* **Task description**:
Only the number is wanted: tally the lines below that contain the word "Scott".

* **Stored data entries**:
━━━━━━━━━━━━━━━━

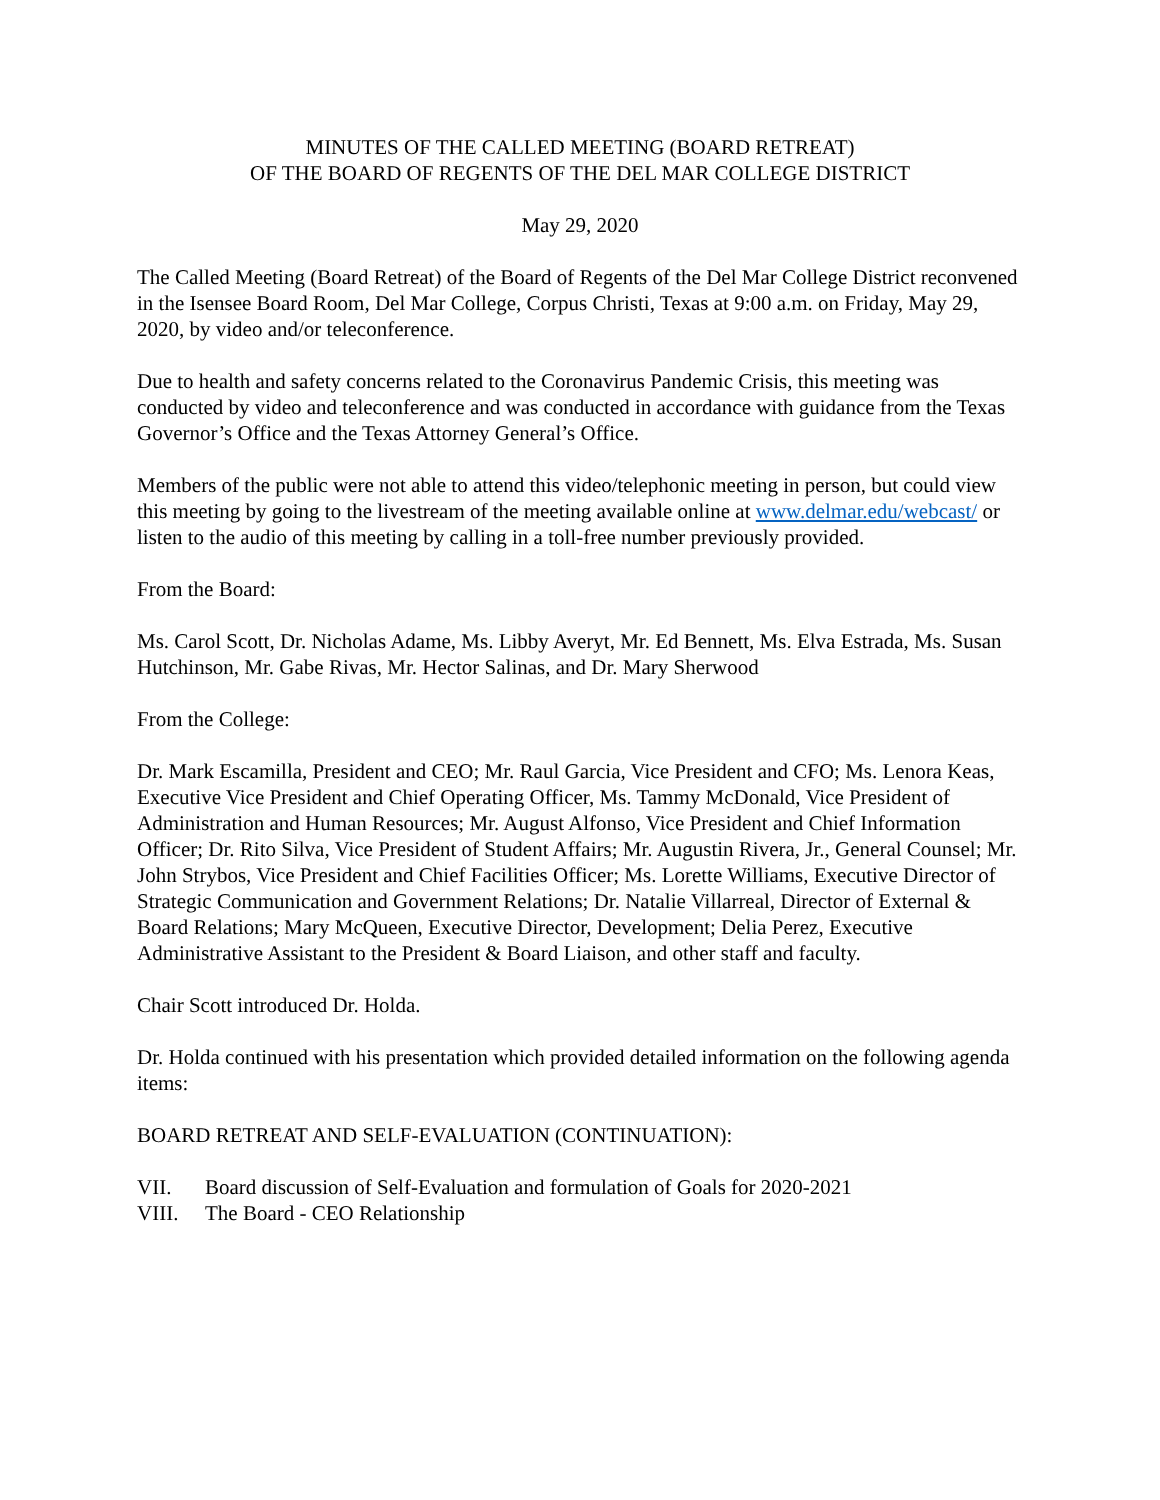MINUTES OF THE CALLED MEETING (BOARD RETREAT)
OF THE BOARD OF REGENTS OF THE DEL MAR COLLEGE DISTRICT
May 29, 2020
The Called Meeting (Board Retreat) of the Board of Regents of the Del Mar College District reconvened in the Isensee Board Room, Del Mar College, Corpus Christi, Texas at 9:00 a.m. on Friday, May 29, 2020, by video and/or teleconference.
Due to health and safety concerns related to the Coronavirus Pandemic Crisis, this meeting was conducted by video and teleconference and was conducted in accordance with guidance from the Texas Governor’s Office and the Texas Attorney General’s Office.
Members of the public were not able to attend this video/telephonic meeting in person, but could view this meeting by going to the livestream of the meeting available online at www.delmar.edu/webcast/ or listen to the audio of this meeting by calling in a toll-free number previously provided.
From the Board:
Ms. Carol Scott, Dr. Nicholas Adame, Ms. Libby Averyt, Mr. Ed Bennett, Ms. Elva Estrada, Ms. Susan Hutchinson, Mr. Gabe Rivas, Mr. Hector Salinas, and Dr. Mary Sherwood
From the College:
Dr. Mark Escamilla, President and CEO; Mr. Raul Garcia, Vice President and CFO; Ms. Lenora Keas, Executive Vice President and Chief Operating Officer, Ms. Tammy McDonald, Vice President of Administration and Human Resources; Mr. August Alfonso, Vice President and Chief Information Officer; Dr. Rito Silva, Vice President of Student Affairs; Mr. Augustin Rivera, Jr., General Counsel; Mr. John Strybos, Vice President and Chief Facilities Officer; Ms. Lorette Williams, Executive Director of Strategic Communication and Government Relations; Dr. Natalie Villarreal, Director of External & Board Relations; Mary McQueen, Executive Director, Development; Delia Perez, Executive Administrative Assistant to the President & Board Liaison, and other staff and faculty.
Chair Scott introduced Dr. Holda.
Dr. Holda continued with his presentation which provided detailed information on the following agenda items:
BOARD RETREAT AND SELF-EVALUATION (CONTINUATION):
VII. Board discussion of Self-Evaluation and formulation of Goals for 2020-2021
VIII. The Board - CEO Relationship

━━━━━━━━━━━━━━━━

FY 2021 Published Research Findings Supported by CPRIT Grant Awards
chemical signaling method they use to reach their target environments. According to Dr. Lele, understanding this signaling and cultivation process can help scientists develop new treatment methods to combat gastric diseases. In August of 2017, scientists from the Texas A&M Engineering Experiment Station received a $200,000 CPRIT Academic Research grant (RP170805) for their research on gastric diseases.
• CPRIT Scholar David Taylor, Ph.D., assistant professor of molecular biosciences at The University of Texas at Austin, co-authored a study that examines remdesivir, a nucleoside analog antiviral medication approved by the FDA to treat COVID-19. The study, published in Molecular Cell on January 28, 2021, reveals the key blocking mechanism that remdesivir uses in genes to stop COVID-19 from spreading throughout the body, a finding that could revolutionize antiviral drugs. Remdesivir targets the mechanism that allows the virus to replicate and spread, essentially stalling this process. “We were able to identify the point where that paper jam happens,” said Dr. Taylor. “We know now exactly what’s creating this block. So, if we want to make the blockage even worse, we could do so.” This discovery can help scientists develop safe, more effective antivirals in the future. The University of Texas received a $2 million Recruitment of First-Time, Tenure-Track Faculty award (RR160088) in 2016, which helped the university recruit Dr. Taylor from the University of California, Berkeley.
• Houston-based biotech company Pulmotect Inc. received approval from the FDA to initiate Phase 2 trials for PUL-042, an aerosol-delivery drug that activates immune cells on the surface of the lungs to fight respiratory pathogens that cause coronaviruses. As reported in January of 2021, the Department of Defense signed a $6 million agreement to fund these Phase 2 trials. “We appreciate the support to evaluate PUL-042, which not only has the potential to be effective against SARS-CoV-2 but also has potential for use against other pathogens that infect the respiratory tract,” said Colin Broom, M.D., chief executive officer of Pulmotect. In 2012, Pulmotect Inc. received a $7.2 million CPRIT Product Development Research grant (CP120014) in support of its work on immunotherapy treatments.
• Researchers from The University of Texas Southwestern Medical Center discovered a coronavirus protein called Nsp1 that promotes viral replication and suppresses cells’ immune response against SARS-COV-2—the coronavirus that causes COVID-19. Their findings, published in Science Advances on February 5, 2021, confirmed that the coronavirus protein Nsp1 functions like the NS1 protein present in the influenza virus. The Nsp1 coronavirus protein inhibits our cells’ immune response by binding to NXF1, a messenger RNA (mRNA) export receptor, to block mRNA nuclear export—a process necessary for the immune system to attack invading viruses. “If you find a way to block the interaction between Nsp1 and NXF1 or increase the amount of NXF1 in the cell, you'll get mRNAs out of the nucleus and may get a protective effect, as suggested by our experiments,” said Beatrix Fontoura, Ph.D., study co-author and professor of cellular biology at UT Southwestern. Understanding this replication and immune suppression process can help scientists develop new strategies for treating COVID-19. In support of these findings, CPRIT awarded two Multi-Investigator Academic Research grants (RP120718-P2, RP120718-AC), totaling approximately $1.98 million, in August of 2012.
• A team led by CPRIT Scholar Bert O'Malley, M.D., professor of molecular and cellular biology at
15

━━━━━━━━━━━━━━━━

* **Solution to this problem**:
2